[PASSAGE]
Grünenthal, the Lead Discovery Center (LDC) and the Max-Planck Society have signed a research collaboration agreement to develop new therapies for Charcot-Marie-Tooth type 1A (CMT1A).

Two branches of Max-Planck are involved: Max-Planck Innovation and the Max Planck Institute of Experimental Medicine (MPI-EM). These two will work with LDC — an independent company established by MPI in 2008 —  to develop a new screening platform to identify small molecules that might be used in developing treatment candidates.

These efforts will be funded equally by Grünenthal, a German company with a core expertise in pain management, and the Planck Society, also based in Germany.

Grünenthal will be responsible for developing, starting with preclinical or lab research, any treatment candidates stemming from that basic research.

“It’s our aspiration to provide patients with disease modifying treatments. We therefore team up with academia and foster research collaborations leveraging basic research,” Gabriel Baertschi, Grünenthal’s chief executive officer, said in a press release.

This is particularly important, he added, as there now is “no curative treatment available for patients affected by CMT1A” and the burden that places on patients and caregivers.  “We’re looking forward to developing potential treatment options with our partners.”

“We are enthusiastic to collaborate with … our MPI-EM colleagues on this early-stage drug discovery project,” said Bert Klebl, managing director and chief scientific officer of Grünenthal, and “hopefully make a difference in the lives of CMT1A patients.”

CMT1 is the most common type of Charcot-Marie-Tooth disease, accounting for about two-thirds of all recorded cases.

[EXTRACTED INFORMATION]
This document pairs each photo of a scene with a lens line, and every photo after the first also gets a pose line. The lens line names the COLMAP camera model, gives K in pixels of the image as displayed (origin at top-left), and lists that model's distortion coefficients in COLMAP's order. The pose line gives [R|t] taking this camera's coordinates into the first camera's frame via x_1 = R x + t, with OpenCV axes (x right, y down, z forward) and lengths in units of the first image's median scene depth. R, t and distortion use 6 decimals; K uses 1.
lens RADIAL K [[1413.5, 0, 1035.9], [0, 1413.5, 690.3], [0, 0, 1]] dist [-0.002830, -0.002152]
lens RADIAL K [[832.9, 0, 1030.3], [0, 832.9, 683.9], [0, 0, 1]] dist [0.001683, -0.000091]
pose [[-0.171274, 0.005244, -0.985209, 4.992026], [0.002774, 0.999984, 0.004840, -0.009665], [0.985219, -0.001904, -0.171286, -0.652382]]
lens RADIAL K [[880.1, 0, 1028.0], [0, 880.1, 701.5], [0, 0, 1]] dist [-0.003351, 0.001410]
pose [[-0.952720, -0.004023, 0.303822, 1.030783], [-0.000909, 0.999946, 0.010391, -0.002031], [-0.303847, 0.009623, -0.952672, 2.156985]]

[TASK 1] List every organization named in the article on the CMT1A research collaboration, giving the short form the article uses where it gives one.
[TASK 2]
Decide whether each statement agrees with the article on the CMT1A research collaboration. Answer yes or no, and quote the words of the article that decide it.
(a) LDC was set up by MPI in 2008.
(b) Grünenthal alone funds the screening platform work.
(c) CMT1 makes up about half of all recorded Charcot-Marie-Tooth cases.

[TASK ANSWER 1]
- Grünenthal
- Lead Discovery Center (LDC)
- Max-Planck Society
- Max-Planck Innovation
- Max Planck Institute of Experimental Medicine (MPI-EM)

[TASK ANSWER 2]
(a) Yes: "an independent company established by MPI in 2008"
(b) No: "These efforts will be funded equally by Grünenthal, a German company with a core expertise in pain management, and the Planck Society"
(c) No: "accounting for about two-thirds of all recorded cases"